▶ **Provided passage**
++++++
Voters in five U.S. states went to the polls Tuesday for political party primary elections, but the balloting in the southern state of Georgia was slow, with voters reporting long lines and officials saying there were problems with voting machines not working.
In the state’s largest city, Atlanta Mayor Keisha Lance Bottoms urged voters to be patient, saying the long lines and voting machine issues were widespread.
“This seems to be happening throughout Atlanta and perhaps throughout the county,” Lance Bottoms wrote on Twitter. “If you are in line, PLEASE do not allow your vote to be suppressed. PLEASE stay in line.”
Georgia’s secretary of state, Brad Raffensperger, had warned ahead of the election of the possibility of long lines because of the continuing recommendations in many parts of the U.S. that people in public places maintain a two-meter distance from each other to curb the spread of the coronavirus.
Jon Ossoff, a 33-year-old chief executive of an investigative TV production company, leads a large field of Georgia Democrats seeking the party’s nomination to oppose incumbent Republican Senator David Perdue, a close ally of President Donald Trump, in the November election.
Ossoff faces six other Democrats in the party primary but needs 50% of the vote to avoid an Aug. 11 runoff election. Perdue has no Republican challengers in his bid for a second six-year term in the Senate.
Elections also are being held in Nevada, South Carolina, North Dakota and West Virginia.
The spread of the coronavirus pandemic in the U.S. has pushed state election officials to institute new measures to allow absentee voting by mail, even as Trump has contended, without evidence, that mail-in voting will lead to widespread voting fraud.
On Tuesday, Nevada is staging an all-mail election, while North Dakota, Georgia and West Virginia sent applications for absentee ballots to voters to allow them to vote by mail if they desire.
++++++
▶ **To do**
A) Answer these questions from the article on the primary elections:
(i) Which incumbent senator is Jon Ossoff seeking to oppose in November?
(ii) What share of the vote does Ossoff need to avoid a runoff?
(iii) Which state is holding an all-mail election on Tuesday?
B) In one to three sentences, explain why, according to the primary elections article, Georgia's secretary of state had warned of long lines before the election.
C) Write out word for word the part of the primary elections article that begins at "Voters in five" and ends after "machines not working.".
Answer using only the article on the primary elections.

(Saved entries)
++++++
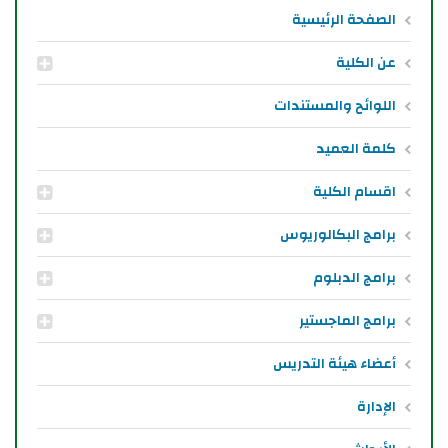
الصفحة الرئيسية
عن الكلية
اللوائح والمستندات
كلمة العميد
اقسام الكلية
برامج البكالوريوس
برامج الدبلوم
برامج الماجستير
أعضاء هيئة التدريس
الإدارة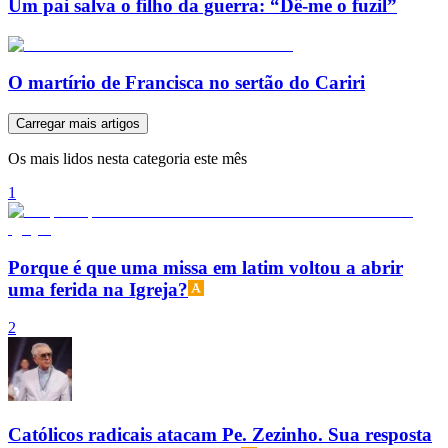
Um pai salva o filho da guerra: “Dê-me o fuzil”
O martírio de Francisca no sertão do Cariri
Carregar mais artigos
Os mais lidos nesta categoria este mês
1
Porque é que uma missa em latim voltou a abrir
uma ferida na Igreja?
2
Católicos radicais atacam Pe. Zezinho. Sua resposta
++++++
▶ **Expected results**
A)
(i) Republican Senator David Perdue.
(ii) 50%.
(iii) Nevada.

B) Brad Raffensperger warned of possible long lines because many parts of the U.S. continued to recommend that people in public places keep a two-meter distance from each other. The recommendations were meant to curb the spread of the coronavirus.

C)
Voters in five U.S. states went to the polls Tuesday for political party primary elections, but the balloting in the southern state of Georgia was slow, with voters reporting long lines and officials saying there were problems with voting machines not working.